GEORGE DRESSES FOR THE PROM

   WITH nervous energy, George slams the front door and dashes upstairs. From the worried lines of his face, one might be led to believe that it was a particularly dismal flunk that distressed him. But far be it from such. Rather it is the vision of soiled formal regalia which haunts his mind's eye. He seems to see dusty wrinkles in his dress clothes, finger marks on his shirt bosom, rents in his gloves, and smut on his tie. Into the clothes press he darts, emerging with an armful of paraphernalia, which upon examination proves not too bad to wear. But he must cuss just a little under his breath, because that is traditionally done by all who wish it to appear that they could dress much better but don't care to. Having thus fulfilled the proprieties, he rubs an experimental hand across his stubble chin, seizes soap, towel, razor, toothbrush, talc, and nail file, a face rag, a chamois, a bath robe and a cigarette, and here we must leave him until be has quit splashing the water.
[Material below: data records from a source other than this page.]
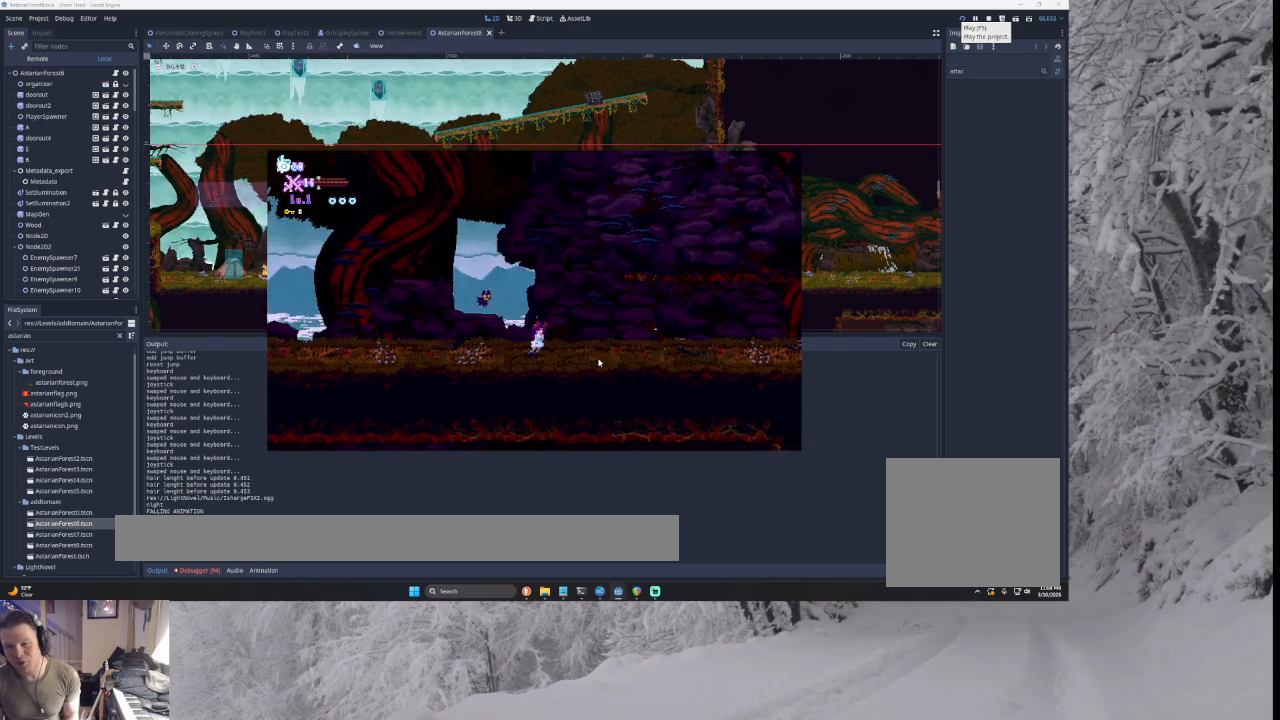
{"buttons": [], "left_stick": "center", "right_stick": "center", "events": [[367, "left_stick", "up-left"], [467, "left_stick", "center"]]}
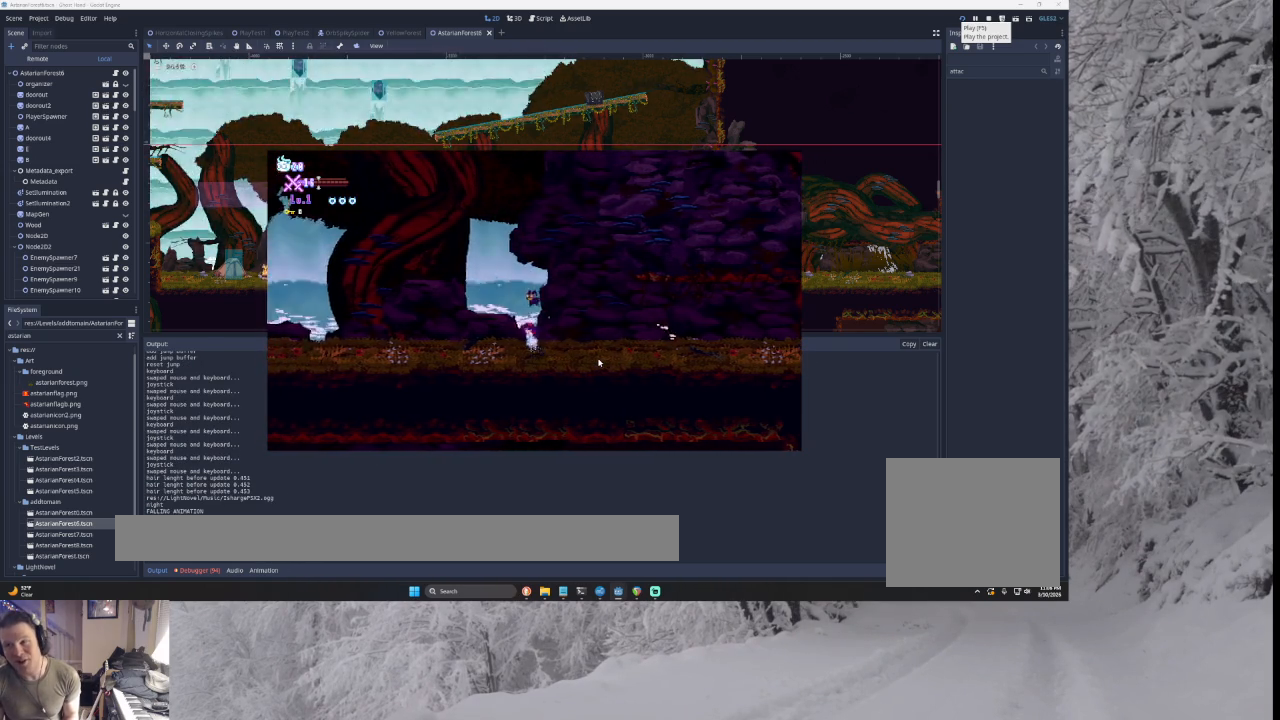
{"buttons": [], "left_stick": "center", "right_stick": "center", "events": [[67, "L1", "down"], [233, "L1", "up"]]}
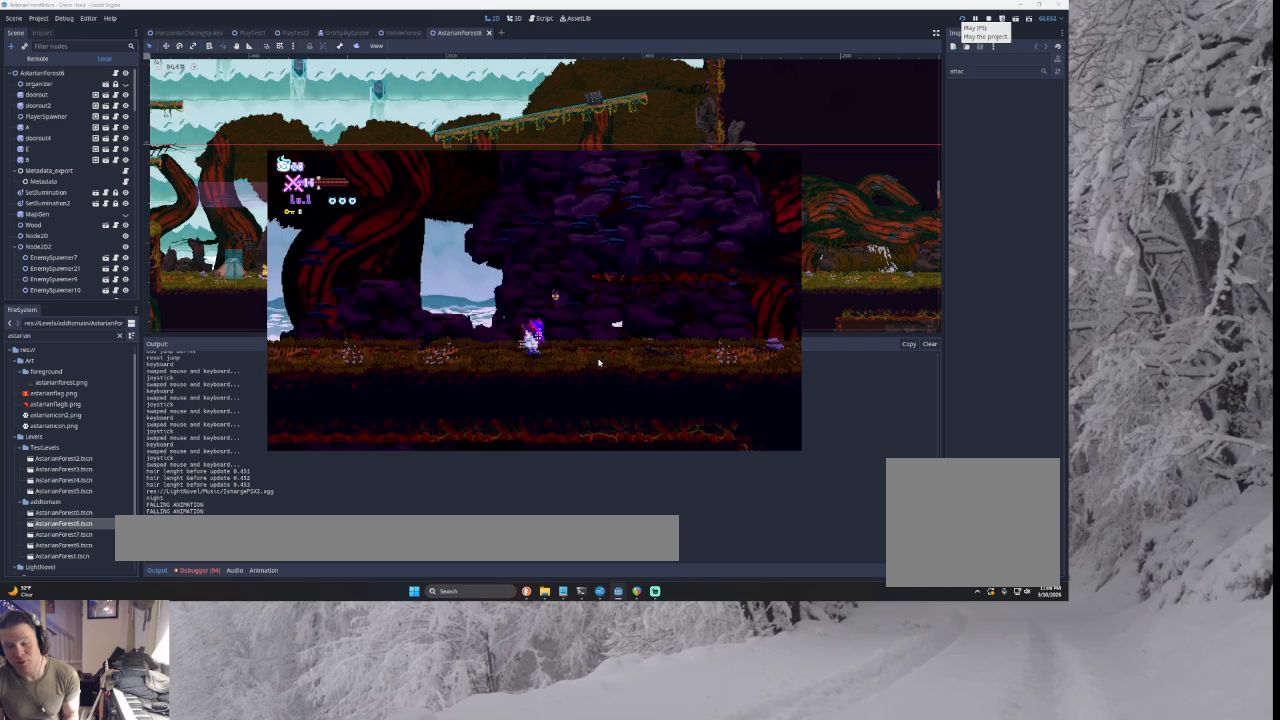
{"buttons": ["L1"], "left_stick": "center", "right_stick": "center", "events": [[133, "L1", "down"], [267, "L1", "up"], [433, "L1", "down"]]}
   Once out of the bathroom, the war is on. First comes the Battle of Silk Sox, which usually results in "de feet." The

Reconnaissance of the Collar Button, the Charge for the Pumps, and the Conquest of the Trousers -- accomplished from a commanding situation on the seat of a chair -- ensue in that order, and then all forces are marshaled at once into the final general engagement of the Collar-Button. Hear now loud curses and low groans, with much stamping of feet, and sweating of hands! Hear the names of neighbors and room-mates called frantically! Hear the appeals for assistance! Then just as the attacking forces are about to desist -- lo a simple motion, a push, a shake, a blinking of the eyes, and it is accomplished. So the general immediately "rolls one, and strolls in the hall to cool off.
   Remains now but the waistcoat, coat, and gloves, and seasoned by earlier conflicts, our Hero goes about the accomplishment of these so determinedly that presently he may be seen clad like unto Solomon (Ksensky) sitting dejectedly in the parlor of Her house, the while cobwebs gather on his spotless front. Thus are punctuality and haste rewarded.